• _Tarefas do exercício_:
**1)** Por favor, transcreva do trecho do documento a passagem que vai de "A lesão do camisa" até "importante em mata-matas.", inclusive.
**2)** Passe para o inglês esta frase do trecho do documento: “A lesão do camisa 9 adiciona tensão ao planejamento da temporada.”

------ Trecho do documento ------

A percepção de contradição vira combustível para comentários ácidos. “Quando o apito ajuda, o discurso muda”, escreve um internauta em uma publicação que circula no X, antigo Twitter. Outros falam em “dois pesos e duas medidas” e questionam se o treinador está disposto a defender um padrão de arbitragem mais previsível, mesmo quando o Palmeiras não é favorecido. A figura de Abel, já central no debate sobre comportamento de técnicos no país, volta ao centro da discussão.

O episódio se soma a um ambiente de tensão constante entre clubes e juízes. Em 2025, dados internos da CBF mostram aumento de reclamações formais contra a arbitragem em competições nacionais. Técnicos, dirigentes e jogadores passaram a tratar a cada rodada decisões de campo como tema político. A fala de Abel, mesmo elogiosa, é lida sob esse prisma de disputa por narrativa e influência.

Enquanto o português tenta sinalizar respeito ao trio de arbitragem de Palmeiras x Jacuipense, outros técnicos seguem em rota de colisão com o apito. No mesmo dia, Zubeldía, do Fluminense, vira alvo de críticas nas redes após a lesão de um titular tricolor, e Renato Gaúcho, no Vasco, recebe punição que acaba tratada como piada por torcedores. A relação entre protagonistas do banco e autoridades da partida nunca parece tão exposta.

Vitória folgada, lesão de Vitor Roque e pressão sobre árbitros

A goleada por 3 a 0 coloca o Palmeiras em rota confortável na Copa do Brasil, mas a noite não é perfeita. Aos 15 minutos do primeiro tempo, Vitor Roque, de volta ao time titular após longo período fora, sente o tornozelo esquerdo e pede substituição. Deixa o gramado mancando, sob olhar apreensivo de mais de 30 mil torcedores presentes ao Allianz Parque. Luighi entra em seu lugar.

A lesão do camisa 9 adiciona tensão ao planejamento da temporada. A comissão técnica trata Vitor Roque como peça central para o ataque nos próximos meses, em meio a calendário apertado com Brasileirão, Copa do Brasil e competições continentais. Se os exames confirmarem problema mais sério, o Palmeiras pode perder o jogador por semanas, em momento em que constrói vantagem importante em mata-matas.

O contraste entre o elogio à arbitragem e o drama físico de um titular reforça o caráter multifacetado da noite. No campo das relações de poder, o gesto de Abel é observado de perto por árbitros e dirigentes. Em um esporte em que reclamações públicas muitas vezes se convertem em pressão para decisões futuras, o técnico do Palmeiras envia um recado diferente. Mostra que também é capaz de reconhecer quando entende que o trabalho é bem executado.

------ Conteúdo dos dados ------

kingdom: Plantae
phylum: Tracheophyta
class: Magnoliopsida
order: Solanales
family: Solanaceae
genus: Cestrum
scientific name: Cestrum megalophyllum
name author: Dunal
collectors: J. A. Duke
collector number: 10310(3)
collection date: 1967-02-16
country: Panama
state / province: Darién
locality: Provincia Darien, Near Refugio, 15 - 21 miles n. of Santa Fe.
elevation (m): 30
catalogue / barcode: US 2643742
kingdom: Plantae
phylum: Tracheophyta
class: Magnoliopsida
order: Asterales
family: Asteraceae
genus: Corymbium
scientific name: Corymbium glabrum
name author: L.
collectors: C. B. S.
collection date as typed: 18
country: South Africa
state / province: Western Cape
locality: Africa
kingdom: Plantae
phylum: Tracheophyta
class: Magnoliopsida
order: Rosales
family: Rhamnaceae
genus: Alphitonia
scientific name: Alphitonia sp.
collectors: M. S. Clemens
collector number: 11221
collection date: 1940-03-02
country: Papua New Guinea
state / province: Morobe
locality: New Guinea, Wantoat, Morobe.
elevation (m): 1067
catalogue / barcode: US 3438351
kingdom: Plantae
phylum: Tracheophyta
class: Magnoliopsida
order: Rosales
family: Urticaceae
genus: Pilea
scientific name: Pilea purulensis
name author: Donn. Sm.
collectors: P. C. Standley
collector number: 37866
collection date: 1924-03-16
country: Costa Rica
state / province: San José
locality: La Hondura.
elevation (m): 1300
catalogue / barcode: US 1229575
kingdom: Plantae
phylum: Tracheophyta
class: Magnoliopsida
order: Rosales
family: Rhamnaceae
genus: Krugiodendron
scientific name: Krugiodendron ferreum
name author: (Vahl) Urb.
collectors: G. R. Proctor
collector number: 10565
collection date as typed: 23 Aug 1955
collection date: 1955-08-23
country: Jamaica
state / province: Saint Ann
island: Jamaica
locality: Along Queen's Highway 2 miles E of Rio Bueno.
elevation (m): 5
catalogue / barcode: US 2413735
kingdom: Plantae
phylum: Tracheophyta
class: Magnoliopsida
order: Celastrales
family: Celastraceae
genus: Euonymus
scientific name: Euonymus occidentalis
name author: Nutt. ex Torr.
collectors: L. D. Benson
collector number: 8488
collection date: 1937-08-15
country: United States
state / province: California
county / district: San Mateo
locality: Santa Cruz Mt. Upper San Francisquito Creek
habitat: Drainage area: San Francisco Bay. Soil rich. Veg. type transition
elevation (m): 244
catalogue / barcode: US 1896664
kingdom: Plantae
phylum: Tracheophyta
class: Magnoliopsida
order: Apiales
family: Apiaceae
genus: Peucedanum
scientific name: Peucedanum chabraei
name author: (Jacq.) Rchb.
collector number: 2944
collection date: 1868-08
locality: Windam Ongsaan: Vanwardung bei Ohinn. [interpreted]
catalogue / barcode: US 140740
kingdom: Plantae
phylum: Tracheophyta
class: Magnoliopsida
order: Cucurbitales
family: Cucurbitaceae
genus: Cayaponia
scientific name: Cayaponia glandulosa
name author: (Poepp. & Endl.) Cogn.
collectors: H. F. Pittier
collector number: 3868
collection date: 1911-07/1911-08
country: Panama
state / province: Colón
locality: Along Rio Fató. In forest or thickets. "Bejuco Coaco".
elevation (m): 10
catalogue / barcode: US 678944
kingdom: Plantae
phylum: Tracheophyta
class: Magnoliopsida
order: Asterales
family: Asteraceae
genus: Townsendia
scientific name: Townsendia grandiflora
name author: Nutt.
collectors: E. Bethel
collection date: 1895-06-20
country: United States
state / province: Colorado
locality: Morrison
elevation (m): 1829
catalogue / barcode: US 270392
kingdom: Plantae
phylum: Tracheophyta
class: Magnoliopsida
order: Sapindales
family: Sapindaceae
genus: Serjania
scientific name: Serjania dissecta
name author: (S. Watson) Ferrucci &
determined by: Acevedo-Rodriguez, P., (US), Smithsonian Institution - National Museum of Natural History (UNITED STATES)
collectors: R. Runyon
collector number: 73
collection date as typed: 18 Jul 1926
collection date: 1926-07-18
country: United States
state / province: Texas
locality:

------

• _Resultados esperados_:
**1)**
A lesão do camisa 9 adiciona tensão ao planejamento da temporada. A comissão técnica trata Vitor Roque como peça central para o ataque nos próximos meses, em meio a calendário apertado com Brasileirão, Copa do Brasil e competições continentais. Se os exames confirmarem problema mais sério, o Palmeiras pode perder o jogador por semanas, em momento em que constrói vantagem importante em mata-matas.

**2)** The number 9's injury adds tension to the season's planning.